▸ Source material:
Start of Block

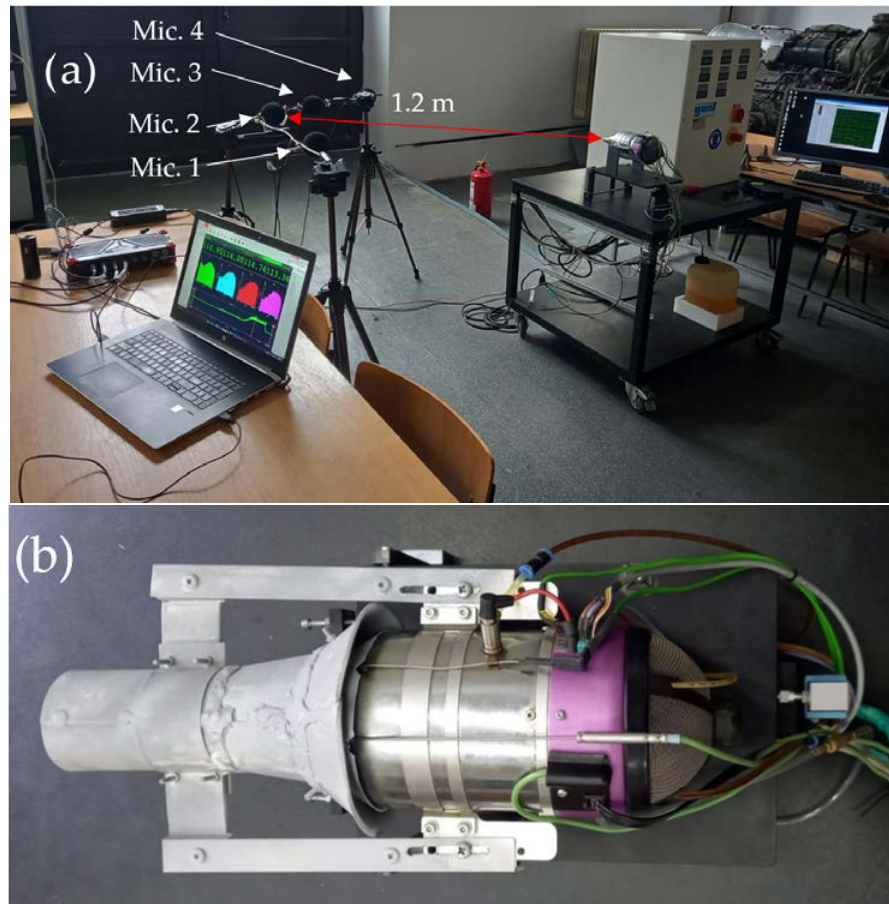
Figure 1. Test bench and instrumentation: ( a ) engine without the ejector nozzle, ( b ) engine with the ejector nozzle.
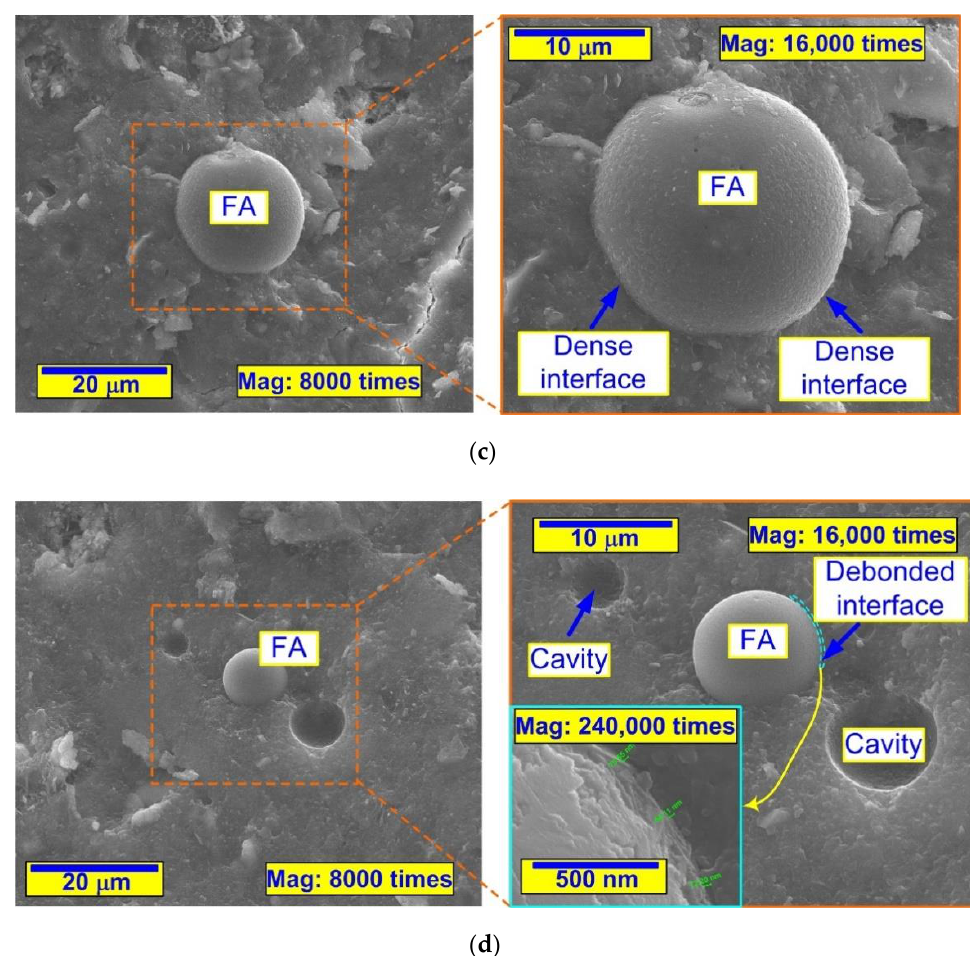
Figure 3. SEM micrographs of analyzed quaternary concretes including SCMs: ( a ) REF, ( b ) Q1, ( c ) Q2, ( d ) Q3; CH—calcium hydroxide, C-S-H—calcium silicate hydrate, E-ettringite, FA-fly Table 8. Morphology of the matrix of analyzed quaternary concretes.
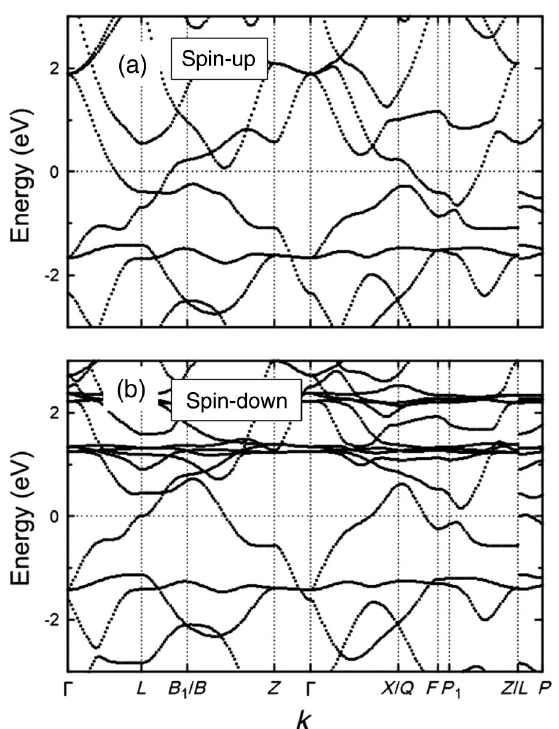
FIG. 12. Calculated band structure of Dy 2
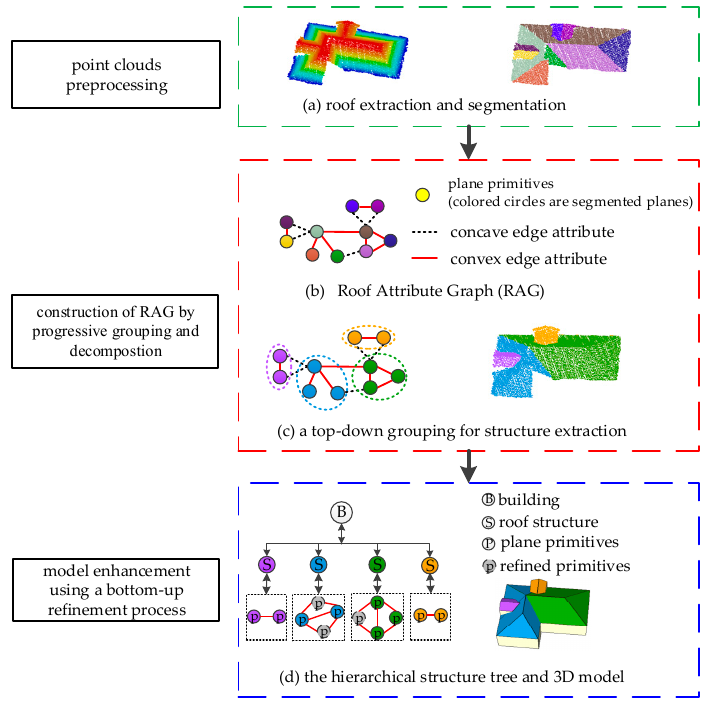
Figure 1. The pipeline of the proposed method.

End of Block

▸ What the task asks:
Only the lines between the one containing "FIG. 12. Calculated band structure of Dy 2" and the last line of the listing above, both included, should be written out, exactly and without pictures.

▸ Reply to the task:
FIG. 12. Calculated band structure of Dy 2
Figure 1. The pipeline of the proposed method.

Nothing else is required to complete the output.